Structuring AI and Data Analytics Use Cases and Compliance
Fully harnessing AI’s potential requires well-defined AI use cases and robust compliance frameworks.
These will ensure that AI initiatives are strategically aligned with business goals and adhere to regulatory standards, mitigating risks and maximising benefits.
Defining Clear AI Use Cases to Maximise Strategic Value
ADAPT’s Data & AI Edge Survey reveals a gap in AI use case identification among Australian enterprises.
Nearly half (48%) of the surveyed Chief Data & Analytics Officers (CDAOs) report that their organisations lack well-defined AI use cases for 2024.
This absence of clear AI use cases indicates that many organisations still need to leverage AI to its full potential.
Initiatives can become fragmented and misaligned with broader, specific strategic use cases.
To address this, organisations must prioritise identifying AI applications that align with their core goals, ensuring that AI efforts are focused and effective.
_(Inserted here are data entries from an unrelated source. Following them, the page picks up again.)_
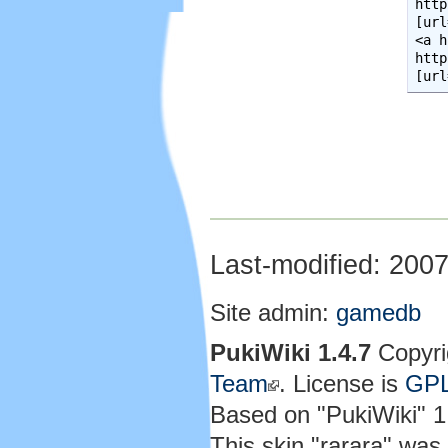
http
[url
<a h
http
[url
Last-modified: 200
Site admin:
gamedb
PukiWiki 1.4.7
Copyri
Team
. License is
GP
Based on "PukiWiki" 
This skin "rarara" wa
Enhancing Confidence in Managing Financial and Customer Data
While some organisations have made progress in managing certain types of data, confidence levels vary.
The survey showed that organisations generally feel more confident handling financial and customer data.
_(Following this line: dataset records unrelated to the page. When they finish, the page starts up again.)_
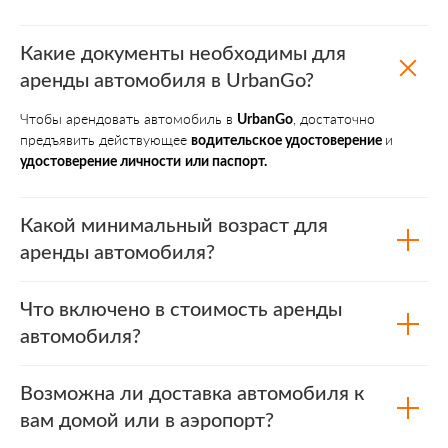
Какие документы необходимы для
аренды автомобиля в UrbanGo?
Чтобы арендовать автомобиль в
, достаточно
UrbanGo
предъявить действующее
и
водительское удостоверение
удостоверение личности
или паспорт.
Какой минимальный возраст для
аренды автомобиля?
Что включено в стоимость аренды
автомобиля?
Возможна ли доставка автомобиля к
вам домой или в аэропорт?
However, there is less confidence in managing environmental data, primarily due to the complexities of multiple regulatory frameworks and a lack of transparent data stewardship.
This disparity highlights the need for robust, adaptable compliance frameworks that address various data types and regulatory requirements.
ADAPT’s Gabby Fredkin noted, “Effective data stewardship and comprehensive regulatory compliance are crucial for mitigating risks associated with AI applications.”
Organisations must develop strategies that address these gaps to ensure comprehensive data management and regulatory adherence.
Building Structured Frameworks for AI Compliance
Developing structured frameworks for AI compliance ensures that AI initiatives are legally sound and ethically responsible.
These frameworks should be comprehensive, addressing diverse regulatory requirements and data types, encompassing data governance, security, and ethical considerations.
Such a framework not only ensures adherence to regulations but also enhances the trustworthiness and reliability of AI systems, helping organisations mitigate legal and reputational risks while fostering a culture of ethical AI deployment.
Implementing a comprehensive compliance framework is crucial for building trust in AI systems and ensuring their sustainable integration.
What’s the future of AI and Data Analytics in Australia?
Since the GFC, we’ve consistently done more with less, leading to underfunded technology and underappreciated technologists. Risk-averse boards hesitate to focus long-term.
With the AI tidal wave coming, articulating business value is more critical than ever. CEOs and CFOs need essential investments, not just nice-to-haves.
By refining strategies, overcoming challenges, and focusing on strategic alignment, robust governance, and continuous learning, Australian enterprises can harness the power of AI to achieve sustainable growth and success.